[[ Supplied data open ]]

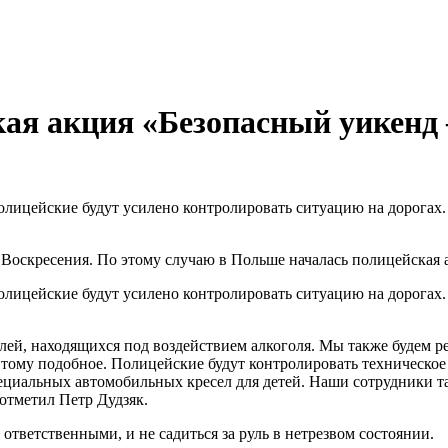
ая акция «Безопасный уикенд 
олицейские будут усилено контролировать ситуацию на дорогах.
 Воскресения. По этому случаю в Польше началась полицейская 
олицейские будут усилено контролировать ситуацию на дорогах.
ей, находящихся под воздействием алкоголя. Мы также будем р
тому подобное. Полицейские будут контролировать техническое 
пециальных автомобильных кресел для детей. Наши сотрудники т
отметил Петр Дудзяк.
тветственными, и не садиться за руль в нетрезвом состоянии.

[[ Supplied data closed ]]

### What the exercise asks
With the line containing "ей, находящихся под" as the first and the final line of the entries above as the last, write out that span exactly and nothing more.

### Exercise solution
ей, находящихся под воздействием алкоголя. Мы также будем р
тому подобное. Полицейские будут контролировать техническое 
пециальных автомобильных кресел для детей. Наши сотрудники т
отметил Петр Дудзяк.
тветственными, и не садиться за руль в нетрезвом состоянии.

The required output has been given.